= What to do =
After locating the line with "ring mcp: (1335, 898)", reproduce it and all following lines of the listing below exactly, stopping only at the final line.
== Segment start ==
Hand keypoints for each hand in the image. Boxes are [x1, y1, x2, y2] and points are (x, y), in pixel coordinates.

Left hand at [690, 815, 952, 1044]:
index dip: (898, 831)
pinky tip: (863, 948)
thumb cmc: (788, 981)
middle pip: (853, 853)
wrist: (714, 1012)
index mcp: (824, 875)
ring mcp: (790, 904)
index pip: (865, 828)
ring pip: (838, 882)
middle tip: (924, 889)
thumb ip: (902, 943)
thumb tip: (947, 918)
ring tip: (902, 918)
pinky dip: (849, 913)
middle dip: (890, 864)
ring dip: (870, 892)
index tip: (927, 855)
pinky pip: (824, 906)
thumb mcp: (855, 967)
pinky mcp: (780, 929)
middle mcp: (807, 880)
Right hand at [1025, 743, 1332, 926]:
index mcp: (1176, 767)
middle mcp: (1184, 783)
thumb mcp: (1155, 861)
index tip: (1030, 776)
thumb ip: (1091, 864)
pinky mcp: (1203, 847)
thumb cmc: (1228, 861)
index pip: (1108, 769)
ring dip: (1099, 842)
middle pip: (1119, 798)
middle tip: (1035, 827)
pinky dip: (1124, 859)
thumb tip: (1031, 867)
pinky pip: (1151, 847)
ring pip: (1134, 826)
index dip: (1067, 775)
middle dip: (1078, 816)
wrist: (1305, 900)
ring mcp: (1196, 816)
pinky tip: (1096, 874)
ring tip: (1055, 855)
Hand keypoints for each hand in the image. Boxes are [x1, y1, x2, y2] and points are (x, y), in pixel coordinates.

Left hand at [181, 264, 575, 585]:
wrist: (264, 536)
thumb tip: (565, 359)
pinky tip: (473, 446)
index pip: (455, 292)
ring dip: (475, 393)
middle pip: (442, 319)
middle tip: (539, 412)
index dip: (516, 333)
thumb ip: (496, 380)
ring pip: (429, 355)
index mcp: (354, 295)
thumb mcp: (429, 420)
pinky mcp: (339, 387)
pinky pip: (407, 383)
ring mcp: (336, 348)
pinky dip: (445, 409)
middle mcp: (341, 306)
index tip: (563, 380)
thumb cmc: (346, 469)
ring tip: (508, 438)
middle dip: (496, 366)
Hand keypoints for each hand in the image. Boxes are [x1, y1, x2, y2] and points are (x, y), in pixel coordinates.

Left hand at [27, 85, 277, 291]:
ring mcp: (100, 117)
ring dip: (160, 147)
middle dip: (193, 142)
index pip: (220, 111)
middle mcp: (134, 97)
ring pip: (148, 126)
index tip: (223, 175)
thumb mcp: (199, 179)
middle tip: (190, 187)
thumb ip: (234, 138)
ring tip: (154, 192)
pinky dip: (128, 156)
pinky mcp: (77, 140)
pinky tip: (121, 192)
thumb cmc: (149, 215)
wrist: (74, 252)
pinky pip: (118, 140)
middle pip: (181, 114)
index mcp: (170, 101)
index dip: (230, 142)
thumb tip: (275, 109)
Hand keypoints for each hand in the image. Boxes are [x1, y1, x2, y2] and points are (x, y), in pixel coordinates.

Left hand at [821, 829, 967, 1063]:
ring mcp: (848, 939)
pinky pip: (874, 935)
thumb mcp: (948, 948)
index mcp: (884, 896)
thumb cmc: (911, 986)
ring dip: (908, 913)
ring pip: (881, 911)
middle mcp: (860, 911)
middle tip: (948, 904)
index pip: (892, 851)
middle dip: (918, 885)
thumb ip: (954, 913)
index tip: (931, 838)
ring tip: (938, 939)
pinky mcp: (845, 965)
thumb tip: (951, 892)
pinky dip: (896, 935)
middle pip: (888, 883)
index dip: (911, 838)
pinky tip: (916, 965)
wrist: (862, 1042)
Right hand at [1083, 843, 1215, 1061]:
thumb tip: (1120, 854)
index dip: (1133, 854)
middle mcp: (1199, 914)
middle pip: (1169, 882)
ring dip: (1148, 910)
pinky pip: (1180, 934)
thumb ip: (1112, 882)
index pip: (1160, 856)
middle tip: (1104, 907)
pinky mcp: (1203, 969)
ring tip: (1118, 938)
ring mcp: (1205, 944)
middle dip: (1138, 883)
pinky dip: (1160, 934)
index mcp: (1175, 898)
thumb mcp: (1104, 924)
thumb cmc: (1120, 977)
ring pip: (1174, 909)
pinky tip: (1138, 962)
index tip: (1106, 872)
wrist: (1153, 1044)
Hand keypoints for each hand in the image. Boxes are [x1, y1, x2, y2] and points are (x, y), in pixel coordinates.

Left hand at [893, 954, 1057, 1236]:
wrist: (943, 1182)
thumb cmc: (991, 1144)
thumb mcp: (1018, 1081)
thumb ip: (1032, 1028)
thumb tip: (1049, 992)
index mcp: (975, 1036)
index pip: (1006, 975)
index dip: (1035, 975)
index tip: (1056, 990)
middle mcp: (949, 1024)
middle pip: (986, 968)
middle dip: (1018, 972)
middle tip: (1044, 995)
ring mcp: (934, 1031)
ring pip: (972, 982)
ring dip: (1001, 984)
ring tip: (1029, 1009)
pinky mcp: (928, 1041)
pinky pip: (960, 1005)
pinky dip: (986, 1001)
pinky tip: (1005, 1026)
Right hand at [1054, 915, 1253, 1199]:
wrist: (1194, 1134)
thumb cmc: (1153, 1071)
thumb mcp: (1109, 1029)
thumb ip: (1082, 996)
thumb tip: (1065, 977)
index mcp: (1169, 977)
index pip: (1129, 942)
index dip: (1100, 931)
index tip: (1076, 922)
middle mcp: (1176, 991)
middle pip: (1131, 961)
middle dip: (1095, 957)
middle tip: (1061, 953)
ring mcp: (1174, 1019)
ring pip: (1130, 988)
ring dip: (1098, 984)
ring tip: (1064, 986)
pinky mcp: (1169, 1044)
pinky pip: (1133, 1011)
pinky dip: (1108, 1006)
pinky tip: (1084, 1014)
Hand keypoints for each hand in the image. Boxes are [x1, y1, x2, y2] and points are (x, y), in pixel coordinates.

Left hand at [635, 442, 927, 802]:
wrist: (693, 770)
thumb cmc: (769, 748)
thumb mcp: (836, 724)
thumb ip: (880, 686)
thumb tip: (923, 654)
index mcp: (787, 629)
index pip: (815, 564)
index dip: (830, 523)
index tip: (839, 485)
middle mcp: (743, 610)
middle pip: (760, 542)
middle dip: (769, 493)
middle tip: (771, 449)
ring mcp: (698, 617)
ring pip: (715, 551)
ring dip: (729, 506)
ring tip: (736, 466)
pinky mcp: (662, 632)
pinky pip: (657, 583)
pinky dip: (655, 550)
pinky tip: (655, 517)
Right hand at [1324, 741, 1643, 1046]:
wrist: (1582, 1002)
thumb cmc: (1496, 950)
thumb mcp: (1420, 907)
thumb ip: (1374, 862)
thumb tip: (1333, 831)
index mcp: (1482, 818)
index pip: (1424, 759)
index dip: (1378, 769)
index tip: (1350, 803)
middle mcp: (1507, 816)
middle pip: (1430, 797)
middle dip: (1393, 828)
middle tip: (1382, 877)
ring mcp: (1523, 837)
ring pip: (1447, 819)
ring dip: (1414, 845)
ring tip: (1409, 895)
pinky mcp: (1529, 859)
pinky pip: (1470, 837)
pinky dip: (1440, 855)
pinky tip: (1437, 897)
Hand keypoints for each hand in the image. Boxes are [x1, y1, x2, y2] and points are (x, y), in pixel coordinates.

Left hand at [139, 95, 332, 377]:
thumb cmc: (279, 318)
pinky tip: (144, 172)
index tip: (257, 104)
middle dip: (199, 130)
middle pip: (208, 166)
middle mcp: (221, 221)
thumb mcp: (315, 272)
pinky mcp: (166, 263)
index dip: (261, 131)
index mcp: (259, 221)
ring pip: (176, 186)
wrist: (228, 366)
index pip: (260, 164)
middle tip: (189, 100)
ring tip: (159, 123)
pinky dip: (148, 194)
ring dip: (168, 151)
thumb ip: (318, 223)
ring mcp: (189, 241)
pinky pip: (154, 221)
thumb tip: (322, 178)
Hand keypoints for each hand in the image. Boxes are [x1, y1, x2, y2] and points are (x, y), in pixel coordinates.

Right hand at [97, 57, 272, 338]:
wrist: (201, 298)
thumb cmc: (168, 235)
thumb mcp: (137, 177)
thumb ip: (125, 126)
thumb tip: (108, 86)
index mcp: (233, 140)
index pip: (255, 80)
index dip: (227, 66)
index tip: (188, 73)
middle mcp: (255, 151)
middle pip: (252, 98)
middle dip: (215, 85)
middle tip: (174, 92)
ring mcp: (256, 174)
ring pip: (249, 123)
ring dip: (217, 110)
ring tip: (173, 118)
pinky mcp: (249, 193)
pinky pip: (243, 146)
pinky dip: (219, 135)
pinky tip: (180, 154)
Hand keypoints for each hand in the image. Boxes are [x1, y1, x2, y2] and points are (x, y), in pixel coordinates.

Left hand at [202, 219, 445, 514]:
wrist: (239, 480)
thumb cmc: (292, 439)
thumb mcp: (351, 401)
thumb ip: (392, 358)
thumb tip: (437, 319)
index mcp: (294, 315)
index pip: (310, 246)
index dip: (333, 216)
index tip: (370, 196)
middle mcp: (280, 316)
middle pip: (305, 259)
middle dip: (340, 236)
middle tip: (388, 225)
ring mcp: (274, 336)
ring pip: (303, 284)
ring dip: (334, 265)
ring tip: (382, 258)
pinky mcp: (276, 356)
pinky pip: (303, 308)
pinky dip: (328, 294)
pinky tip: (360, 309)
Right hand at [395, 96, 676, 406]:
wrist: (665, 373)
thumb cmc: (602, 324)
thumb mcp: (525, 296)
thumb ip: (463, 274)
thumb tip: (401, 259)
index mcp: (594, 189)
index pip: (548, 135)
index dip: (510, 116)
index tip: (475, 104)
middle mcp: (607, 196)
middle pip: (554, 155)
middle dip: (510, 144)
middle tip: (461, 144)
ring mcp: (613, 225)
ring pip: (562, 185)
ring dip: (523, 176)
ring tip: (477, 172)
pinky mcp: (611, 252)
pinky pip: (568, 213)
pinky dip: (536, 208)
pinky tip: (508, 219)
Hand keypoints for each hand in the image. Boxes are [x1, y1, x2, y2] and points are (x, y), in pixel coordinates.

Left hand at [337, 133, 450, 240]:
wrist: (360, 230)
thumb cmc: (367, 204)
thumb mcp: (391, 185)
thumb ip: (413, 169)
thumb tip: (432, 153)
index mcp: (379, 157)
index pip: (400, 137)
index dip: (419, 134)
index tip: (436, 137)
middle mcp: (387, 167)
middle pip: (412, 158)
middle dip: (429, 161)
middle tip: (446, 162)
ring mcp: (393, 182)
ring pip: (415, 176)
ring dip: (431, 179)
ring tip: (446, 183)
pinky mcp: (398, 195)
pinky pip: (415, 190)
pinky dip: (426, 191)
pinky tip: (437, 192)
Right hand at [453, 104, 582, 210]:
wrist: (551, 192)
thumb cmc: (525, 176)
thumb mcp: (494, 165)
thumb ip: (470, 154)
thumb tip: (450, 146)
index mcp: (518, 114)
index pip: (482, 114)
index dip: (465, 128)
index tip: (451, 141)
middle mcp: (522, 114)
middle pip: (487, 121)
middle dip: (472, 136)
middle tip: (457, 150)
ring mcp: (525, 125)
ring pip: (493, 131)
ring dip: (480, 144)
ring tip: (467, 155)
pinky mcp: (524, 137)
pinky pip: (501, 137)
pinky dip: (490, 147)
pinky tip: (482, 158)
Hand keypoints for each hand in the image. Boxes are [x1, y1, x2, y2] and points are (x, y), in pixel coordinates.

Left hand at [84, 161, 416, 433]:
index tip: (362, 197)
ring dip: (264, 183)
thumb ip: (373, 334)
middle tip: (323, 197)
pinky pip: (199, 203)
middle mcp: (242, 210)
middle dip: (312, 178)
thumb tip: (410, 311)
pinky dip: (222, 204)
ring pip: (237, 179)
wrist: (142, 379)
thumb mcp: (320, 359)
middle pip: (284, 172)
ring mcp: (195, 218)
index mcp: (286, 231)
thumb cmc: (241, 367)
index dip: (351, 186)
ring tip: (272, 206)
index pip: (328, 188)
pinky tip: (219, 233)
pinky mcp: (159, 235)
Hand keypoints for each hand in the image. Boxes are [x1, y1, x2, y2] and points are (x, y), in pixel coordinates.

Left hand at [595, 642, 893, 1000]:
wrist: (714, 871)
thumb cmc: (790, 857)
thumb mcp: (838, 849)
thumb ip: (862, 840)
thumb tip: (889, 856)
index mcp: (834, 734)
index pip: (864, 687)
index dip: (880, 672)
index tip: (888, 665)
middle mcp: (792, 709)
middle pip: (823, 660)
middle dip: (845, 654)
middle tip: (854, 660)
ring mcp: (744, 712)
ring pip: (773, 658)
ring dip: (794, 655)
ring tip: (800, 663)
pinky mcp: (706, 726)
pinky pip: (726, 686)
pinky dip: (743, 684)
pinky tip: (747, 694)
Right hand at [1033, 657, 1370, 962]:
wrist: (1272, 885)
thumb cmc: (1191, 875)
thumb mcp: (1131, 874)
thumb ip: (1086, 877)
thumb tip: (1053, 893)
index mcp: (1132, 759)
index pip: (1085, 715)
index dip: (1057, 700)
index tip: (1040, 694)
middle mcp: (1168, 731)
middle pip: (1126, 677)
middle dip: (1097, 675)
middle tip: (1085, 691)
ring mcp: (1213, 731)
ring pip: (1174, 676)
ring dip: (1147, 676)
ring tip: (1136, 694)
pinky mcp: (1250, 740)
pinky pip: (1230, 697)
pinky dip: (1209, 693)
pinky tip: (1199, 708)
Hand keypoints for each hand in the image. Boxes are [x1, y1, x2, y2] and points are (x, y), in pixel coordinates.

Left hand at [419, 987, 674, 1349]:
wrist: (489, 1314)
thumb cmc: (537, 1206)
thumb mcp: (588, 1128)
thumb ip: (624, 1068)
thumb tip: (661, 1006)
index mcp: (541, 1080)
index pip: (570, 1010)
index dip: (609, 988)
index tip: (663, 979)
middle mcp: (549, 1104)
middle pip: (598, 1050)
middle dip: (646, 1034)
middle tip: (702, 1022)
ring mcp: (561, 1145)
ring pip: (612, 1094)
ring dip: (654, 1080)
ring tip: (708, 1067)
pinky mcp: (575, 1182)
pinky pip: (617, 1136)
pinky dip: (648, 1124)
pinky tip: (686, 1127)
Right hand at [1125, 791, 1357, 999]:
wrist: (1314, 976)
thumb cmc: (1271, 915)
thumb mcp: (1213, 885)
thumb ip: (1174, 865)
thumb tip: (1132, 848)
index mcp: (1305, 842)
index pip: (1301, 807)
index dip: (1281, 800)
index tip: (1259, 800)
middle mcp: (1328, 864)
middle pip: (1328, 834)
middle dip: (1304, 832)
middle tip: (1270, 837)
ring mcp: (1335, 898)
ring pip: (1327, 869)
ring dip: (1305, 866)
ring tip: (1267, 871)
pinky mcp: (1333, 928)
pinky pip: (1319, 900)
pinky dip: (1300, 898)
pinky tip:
== Segment end ==
= Response area =
ring mcp: (1335, 898)
ring pip: (1327, 869)
ring dip: (1305, 866)
ring tip: (1267, 871)
pinky mcp: (1333, 928)
pinky pip: (1319, 900)
pinky dip: (1300, 898)
pinky tip:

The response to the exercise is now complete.